Believing that Williams was armed with a 2-foot long fireplace poker behind a closed door in the basement, several officers entered the room, armed with "shields, Tasers, and guns," according to the complaint.

The officers then knocked Mr. Williams to the ground and Tasered him multiple times when he tried to stand up, Melinda said.

It was "only minutes" later that Papi, who had been instructed "to stay outside, in the perimeter of the home," shot Williams twice, according to the complaint.

Williams died soon after, allegedly as a result of "multiple gunshot wounds."

Papi moved to dismiss the unreasonable seizure, assault and battery claims against him, but U.S. District Judge Robert Mariani denied the motion July 3, tossing aside the officer's "gross generalizations" that Mr. Williams "endangered" the police.

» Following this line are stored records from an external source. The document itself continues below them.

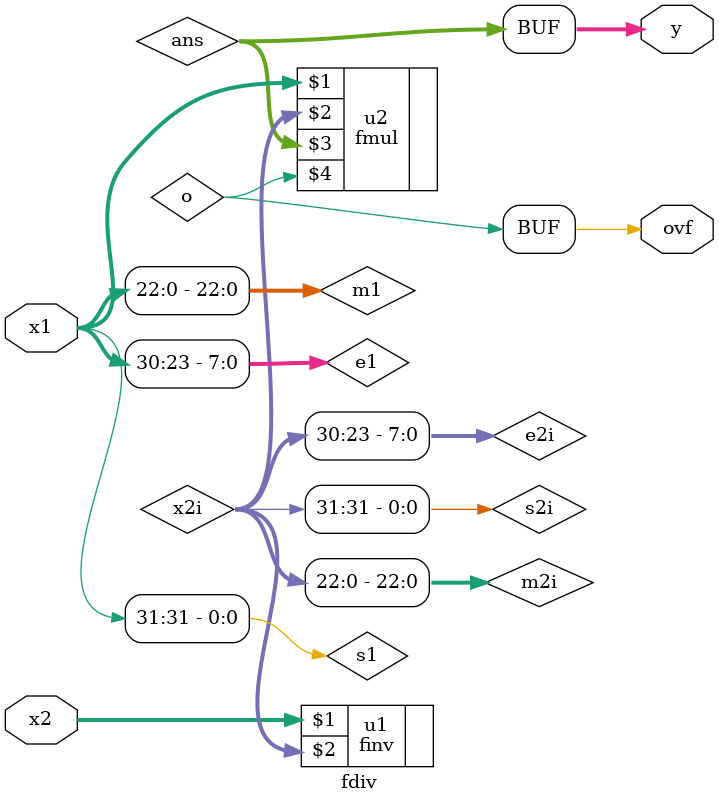
<source format=v>
`timescale 1ns / 1ps
`default_nettype none

module fdiv(
  input wire [31:0] x1,
  input wire [31:0] x2,
  output wire [31:0] y,
  output wire ovf/*,
  output wire [9:0] eo,
  output wire [22:0] mo */);
  
  wire [0:0] s1;
  wire [7:0] e1;
  wire [22:0] m1;

  assign s1 = x1[31];
  assign e1 = x1[30:23];
  assign m1 = x1[22:0];
  
  wire [31:0] x2i;

  finv u1(x2,x2i);
  
  wire [0:0] s2i;
  wire [7:0] e2i;
  wire [22:0] m2i;
  
  assign s2i = x2i[31];
  assign e2i = x2i[30:23];
  assign m2i = x2i[22:0];
  
  wire [31:0] ans;
  wire o;
  
  fmul u2(x1,x2i,ans,o);
  
  assign ovf = o;
  assign y = ans;
//  assign eo = eb[9:0];
//  assign mo = mbs[47:25];
endmodule
`default_nettype wire



</source>
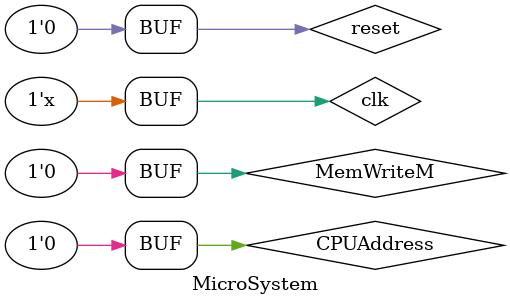
<source format=v>
`timescale 1ns / 1ps


module MicroSystem;

	// Inputs
	reg clk;
	reg reset;
	
	reg MemWriteM;
	reg CPUAddress;

	// Instantiate the Unit Under Test (UUT)
	Bridge Bridge (
		.MemWriteM(MemWriteM), 
		.CPUAddress(CPUAddress)
	);


	// Instantiate the Unit Under Test (UUT)
	mips uut (
		.clk(clk),
		.reset(reset)
	);

	initial begin
		// Initialize Inputs
		clk = 0;
		reset = 0;

		// Wait 100 ns for global reset to finish
		//#(10*2*500/80)
		//reset = 1;
		// Add stimulus here
		//#999 reset = 1;
	end
   always #(500/160) clk = ~clk;   
	initial begin
		// Initialize Inputs
		MemWriteM = 0;
		CPUAddress = 0;

		// Wait 100 ns for global reset to finish
		#100;
        
		// Add stimulus here

	end
      
endmodule


</source>
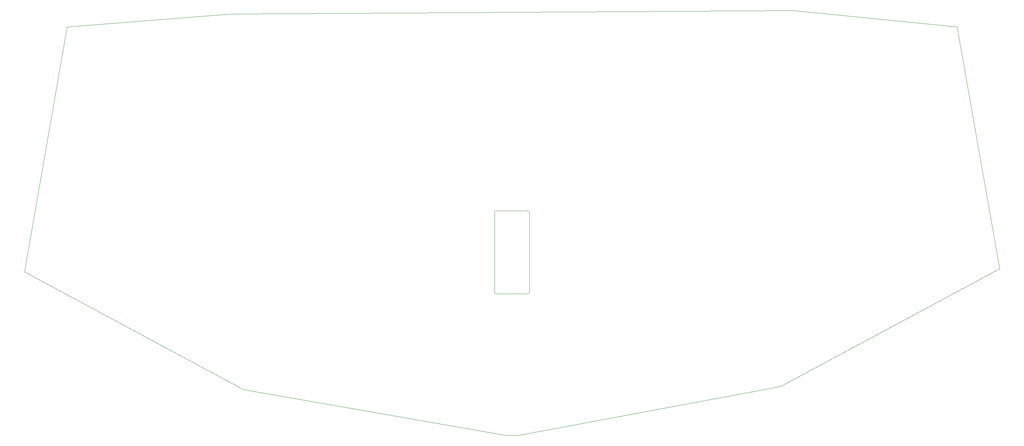
<source format=gbr>
%TF.GenerationSoftware,KiCad,Pcbnew,8.0.8*%
%TF.CreationDate,2025-03-23T01:31:31+01:00*%
%TF.ProjectId,Le Chisoffre,4c652043-6869-4736-9f66-6672652e6b69,rev?*%
%TF.SameCoordinates,Original*%
%TF.FileFunction,Profile,NP*%
%FSLAX46Y46*%
G04 Gerber Fmt 4.6, Leading zero omitted, Abs format (unit mm)*
G04 Created by KiCad (PCBNEW 8.0.8) date 2025-03-23 01:31:31*
%MOMM*%
%LPD*%
G01*
G04 APERTURE LIST*
%TA.AperFunction,Profile*%
%ADD10C,0.050000*%
%TD*%
%TA.AperFunction,Profile*%
%ADD11C,0.100000*%
%TD*%
G04 APERTURE END LIST*
D10*
X258762500Y-35718750D02*
X219075000Y-31750000D01*
D11*
X146562501Y-80871183D02*
G75*
G02*
X147062499Y-80371201I499899J83D01*
G01*
X155062501Y-80871180D02*
X155062501Y-100062500D01*
D10*
X269081250Y-94456250D02*
X258762500Y-35718750D01*
X32543750Y-95250000D02*
X85725000Y-123825000D01*
X85725000Y-123825000D02*
X149225000Y-134937500D01*
D11*
X154562501Y-80371180D02*
G75*
G02*
X155062520Y-80871180I-1J-500020D01*
G01*
D10*
X32543750Y-95250000D02*
X42862500Y-35718750D01*
X42862500Y-35718750D02*
X82550000Y-32543750D01*
D11*
X154562501Y-80371180D02*
X147062499Y-80371180D01*
X147062501Y-100562499D02*
G75*
G02*
X146562501Y-100062498I-1J499999D01*
G01*
D10*
X269081250Y-94456250D02*
X215900000Y-123031250D01*
X152400000Y-134937500D02*
X149225000Y-134937500D01*
X82550000Y-32543750D02*
X219075000Y-31750000D01*
X215900000Y-123031250D02*
X152400000Y-134937500D01*
D11*
X155062501Y-100062500D02*
G75*
G02*
X154562500Y-100562501I-500101J100D01*
G01*
X147062501Y-100562499D02*
X154562500Y-100562500D01*
X146562501Y-80871183D02*
X146562500Y-100062498D01*
M02*

</source>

"It cannot be said that a passive individual with a mental health warrant against him is just as dangerous as an obstreperous one, or that a plaintiff with a fireplace poker on the floor out of arm's reach is just as dangerous as one thrusting the poker at police," Mariani wrote. "Rather, the factfinder must have specific information to determine whether all these facts and circumstances came together in the instant case to warrant the actions that defendant Papi took, before it can enter judgment in Papi's favor."

Papi is not entitled to qualified immunity under the Fourth Amendment, the ruling states.

"The protections of the Fourth Amendment are sufficiently clear that Defendant should have known that shooting Williams to death violated those protections," Mariani wrote. "It may be that discovery will cast a new light on the qualified immunity analysis. But on the face of plaintiff's complaint, there is certainly no reason to believe that qualified immunity exists as a matter of law, any more than there is reason to hold, for the reasons discussed above, that the killing itself was necessarily justified."

Punitive damages may also be available since Papi has not been sued in his official capacity, though he was identified as someone "working for" the police department.